When he came back there was no thought of killing him.
We went together to the lawyer and then with the lawyer to John Vorster Square to find out where they were holding her. The police wouldn't say.
After they took her away they came back on Sunday morning and searched the house and garage and the room in the yard that must have been a servant's room when white people lived in the house. It was our storeroom. There were garden chairs that needed new canvas and gardening tools and Baby's old bicycle and a broken food-mixer. There was a wooden mushroom I remembered my mother used to use for darning our socks. There was a box of schoolbooks, some off-cuts of material, and wrapped in the material were three hand-grenades, two limpet-mines and two land-mines. The stuff was what was left over from the curtains in my room, she'd made them when we moved in. The hand-grenades looked like small metal pineapples, I recognized them from the charts put up in post offices to alert people to the presence in the city of weapons that might blow them up. I also recognized the tubular limpet-mines. The two other objects looked like air filters from a small car engine. I wouldn't have known them for what they were.
I had followed the search through all our things in the house with smiling rage, enjoying the fruitless and disgusting rummage which discovered, as I knew it would, nothing. My father is too experienced to keep so much as a scrap of compromising paper here in our own house. I said, now you've made your bloody mess, will you go and let me clear it up — but the louts were weaving about our place like dogs who know there's a bone buried somewhere and they started on the yard. They lifted the hood of my car. They emptied the dustbin. And then among the schoolbooks and the bits of cloth left over from the curtains they found what they'd known was somewhere to be found.

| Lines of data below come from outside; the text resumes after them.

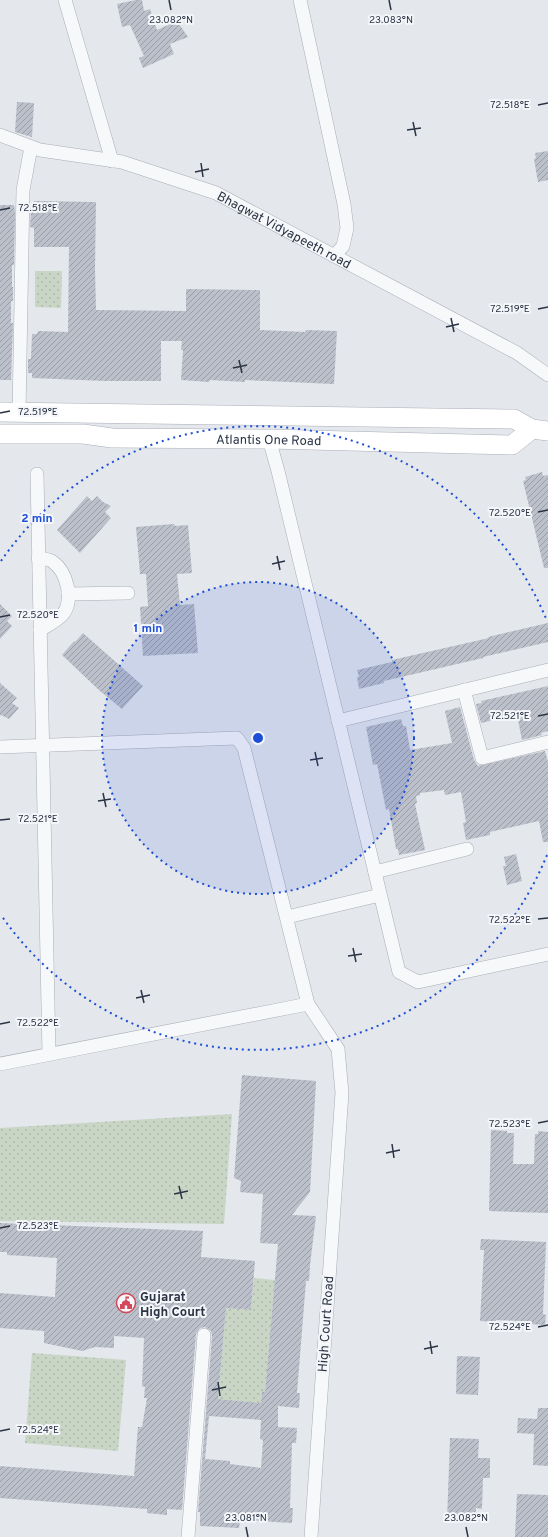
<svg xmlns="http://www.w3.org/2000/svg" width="548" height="1537" viewBox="0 0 548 1537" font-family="Overpass,sans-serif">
<defs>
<pattern id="green-dots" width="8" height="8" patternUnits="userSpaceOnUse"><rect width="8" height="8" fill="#c9d6c5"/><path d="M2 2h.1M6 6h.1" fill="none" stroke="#adb8ab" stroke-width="1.8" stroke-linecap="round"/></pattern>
<pattern id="building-hatch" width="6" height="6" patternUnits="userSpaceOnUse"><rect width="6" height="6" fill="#bbc0ca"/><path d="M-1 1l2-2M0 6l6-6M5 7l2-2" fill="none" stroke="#989da6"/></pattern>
</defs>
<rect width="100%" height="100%" fill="#e4e7ec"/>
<path fill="url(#green-dots)" d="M35,271H62L61,308L35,307Z
M232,1114L224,1224L0,1221V1128Z
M254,1278L275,1280L265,1392L262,1391L261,1403L218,1399L226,1308L251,1310Z
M32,1353L126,1360L118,1451L25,1443Z"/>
<path fill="url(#building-hatch)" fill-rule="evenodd" d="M136,0H142L144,11L150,9L157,30L177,21L188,37L170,44L174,54L143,68L139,58L144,56L130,25L122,27L117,4Z
M17,102L34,103L32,137L15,132Z
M548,151V180L538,182L534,159L536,158L535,153Z
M34,201L96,202L95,268L96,310L186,311V289L260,290V330L305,332L306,330L337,331L334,384L245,380V382L210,380L209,382L181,380L183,350H181L182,341H161V381H106L32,378V373H28V359H31L32,334H37L38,331L68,332L69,247H34V228L30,227L31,211H34Z
M0,205H14L15,212L14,265H12V287H13V301H11V323H13L11,380H0Z
M542,472L543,476L548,475V568H544L523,481L526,480L525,477Z
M87,496L92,501L97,496L103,502L111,506L105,512L111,518L80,553L57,530Z
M174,524L175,526L188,525L192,573L177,574L180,605L194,604L198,653L143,656L140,607L148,606L146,574H140L136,527Z
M0,604L12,616L7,621L12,626L0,639Z
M548,623V642L483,657V658L384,681V683L359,689L357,677H359L357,670L392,662V660L489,638L488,637Z
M83,633L143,686L122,709L100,691L62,655L74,641L75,642Z
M0,683L17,698L12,703L19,708L9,719L1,715L0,716Z
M548,686V731L541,733L542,735L522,740L517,715L481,723L476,704L482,703L481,701Z
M460,707L474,760L478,766L545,751L548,762V842H543L539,821L490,832V835L466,840L463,823L466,822L461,792L445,795L444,790L420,793V795L416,796L417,803L415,804L425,850L399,855L398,849H396L389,809L386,810L377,764L373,765L366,727L401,719L403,726H406L410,750L452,743L445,711Z
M516,854L522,881L507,885L503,866H506L504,857Z
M242,1075L316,1081L310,1192L292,1215L316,1216L310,1265L309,1281H306L297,1393H300L299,1408L278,1406V1427L297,1428L296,1443H292L290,1508H293L292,1523L240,1520L239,1528L200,1526V1512H198L212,1336L211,1331L205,1327L200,1328L196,1334L182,1510L167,1509V1515L147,1513V1509L0,1498V1466L134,1476L138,1427H142L147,1398H144L145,1387L142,1386L144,1338L114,1336V1348L95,1347L82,1351L44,1343V1331L0,1328V1293L55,1297L57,1258L7,1255V1252H0V1223L203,1231L201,1257L255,1261L251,1310L226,1308L218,1399L261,1403L262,1391L265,1392L278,1244L260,1243L263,1194L240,1192L241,1181L234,1178ZM209,1416L261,1420L260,1439L263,1440L261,1468L230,1464V1461L205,1459Z
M491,1130L507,1131V1133H514L513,1164H534L535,1134H538V1131L548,1132V1213L489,1211Z
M481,1239L546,1242L543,1314L546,1315L545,1325L528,1324V1322L521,1321L496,1320V1322L480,1321L484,1250H480Z
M457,1356L480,1357L478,1395L456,1394Z
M538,1408H548V1466L533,1465L534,1434L517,1433L518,1418L537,1419Z
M450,1438L479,1439L478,1458H490V1478H483L482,1509L476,1508L475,1522L447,1521Z
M517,1494L548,1495V1537H515Z"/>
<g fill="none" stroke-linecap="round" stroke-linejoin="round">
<g stroke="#a9aeb7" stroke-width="14">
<g id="street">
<path d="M65,0L112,161"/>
<path d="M300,0L344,204L347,228L343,246L334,256"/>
<path id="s1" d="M0,135L40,150L122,162L216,193L517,353L548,375"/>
<path d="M19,413L23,190L31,147"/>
<path d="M269,439L278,471L399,972L418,982L548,954"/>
<path d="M37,474L49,1054"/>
<path d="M38,558C43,559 50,559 53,562C67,572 74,600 63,614C57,621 48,625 40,630"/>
<path d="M68,594L128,593"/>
<path d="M464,690L482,758L548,742"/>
<path d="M338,721L548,670"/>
<path d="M0,747L237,738L244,748L308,1004L338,1049L342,1093L311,1537"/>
<path d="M375,872L467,849"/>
<path d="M287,917L380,895"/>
<path d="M0,1064L308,1004"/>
<path d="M188,1537L204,1335"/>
</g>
</g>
<g stroke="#a9aeb7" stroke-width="20">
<g id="secondary">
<path d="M0,412L514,419L532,429L548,431"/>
<path id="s2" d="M0,434H83L112,438L269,439L512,445L532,429"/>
</g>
</g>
<use href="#street" stroke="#f7f8fa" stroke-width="13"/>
<use href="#secondary" stroke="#fff" stroke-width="19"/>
</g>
<path fill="none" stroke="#2b3445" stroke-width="1.5" d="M169,0L171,10M389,0L391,10M538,105L548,103M413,122L416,136M407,130L421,128M201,163L203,177M195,172L209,169M0,210L10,208M538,309L548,307M451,318L454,332M446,327L459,324M239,360L242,373M233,368L247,365M0,413L10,411M538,512L548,510M277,556L280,570M272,564L285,561M0,617L10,615M538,716L548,714M315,752L318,766M310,760L323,758M103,793L106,807M98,801L111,799M0,820L10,819M538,919L548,918M353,948L356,962M348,956L362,954M141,990L144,1003M136,998L150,995M0,1024L10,1022M538,1123L548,1121M392,1144L394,1158M386,1153L400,1150M179,1186L182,1199M174,1194L188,1191M0,1228L10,1226M538,1327L548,1325M430,1341L432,1354M424,1349L438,1346M218,1382L220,1396M212,1390L226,1387M0,1431L10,1429M246,1527L248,1537M466,1527L468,1537"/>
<circle cx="258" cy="738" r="156" fill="#1d4ed8" fill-opacity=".12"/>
<g fill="none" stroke="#1d4ed8" stroke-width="2" stroke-dasharray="2 4">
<circle cx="258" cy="738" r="156"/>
<path d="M547 855A312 312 0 0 1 1 915M1 561A312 312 0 0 1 547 621"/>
</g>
<defs>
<g id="civic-ring" transform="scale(1)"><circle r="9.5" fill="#f4f6f9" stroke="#d1495b" stroke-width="1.5"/><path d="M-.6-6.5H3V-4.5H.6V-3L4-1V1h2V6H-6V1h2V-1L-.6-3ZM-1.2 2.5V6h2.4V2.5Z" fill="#d1495b"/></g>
</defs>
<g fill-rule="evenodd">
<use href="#civic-ring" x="126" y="1303"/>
</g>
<g text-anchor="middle" stroke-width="4" stroke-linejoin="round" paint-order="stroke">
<g font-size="13" fill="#2b3445" stroke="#f4f6f9">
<text dy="5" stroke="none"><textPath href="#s1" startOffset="302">Bhagwat Vidyapeeth road</textPath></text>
<text dy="5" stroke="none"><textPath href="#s2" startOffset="269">Atlantis One Road</textPath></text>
<text transform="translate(325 1324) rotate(-86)" y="5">High Court Road</text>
</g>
<g font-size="13" font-weight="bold" fill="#2b3445" stroke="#f4f6f9" text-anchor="start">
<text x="140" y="1301">Gujarat<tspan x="140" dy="15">High Court</tspan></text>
</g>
</g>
<g font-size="10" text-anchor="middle" fill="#2b3445" stroke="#f4f6f9" stroke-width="4" stroke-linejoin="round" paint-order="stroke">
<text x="171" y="23">23.082°N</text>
<text x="391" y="23">23.083°N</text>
<text x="510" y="108">72.518°E</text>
<text x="38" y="211">72.518°E</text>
<text x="510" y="312">72.519°E</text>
<text x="38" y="415">72.519°E</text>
<text x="510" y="516">72.520°E</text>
<text x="38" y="618">72.520°E</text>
<text x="510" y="719">72.521°E</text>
<text x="38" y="822">72.521°E</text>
<text x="510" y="923">72.522°E</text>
<text x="38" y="1026">72.522°E</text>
<text x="510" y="1127">72.523°E</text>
<text x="38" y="1229">72.523°E</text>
<text x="510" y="1330">72.524°E</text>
<text x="38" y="1433">72.524°E</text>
<text x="246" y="1521">23.081°N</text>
<text x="466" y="1521">23.082°N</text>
</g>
<circle cx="258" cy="738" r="6" fill="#1d4ed8" stroke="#f4f6f9" stroke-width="2"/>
<g font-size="12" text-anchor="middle" font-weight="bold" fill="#1d4ed8" stroke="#f4f6f9" stroke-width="4" stroke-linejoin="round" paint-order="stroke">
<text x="37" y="522">2 min</text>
<text x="148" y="632">1 min</text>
</g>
</svg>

He and I worked it out together; in the kitchen grabbing tea and bread to keep us going, in the car driving from police station to police station, determined to find where they were holding her. He had no doubt that it was because of him. A frame-up to trap him. They were after him and couldn't pin a new charge, so they'd come for his wife, hoping that in his anxiety for her he would reveal himself, do something that would give away real involvement with activity like the one they had set up for her. They had planted the explosives and then come back to 'find' them.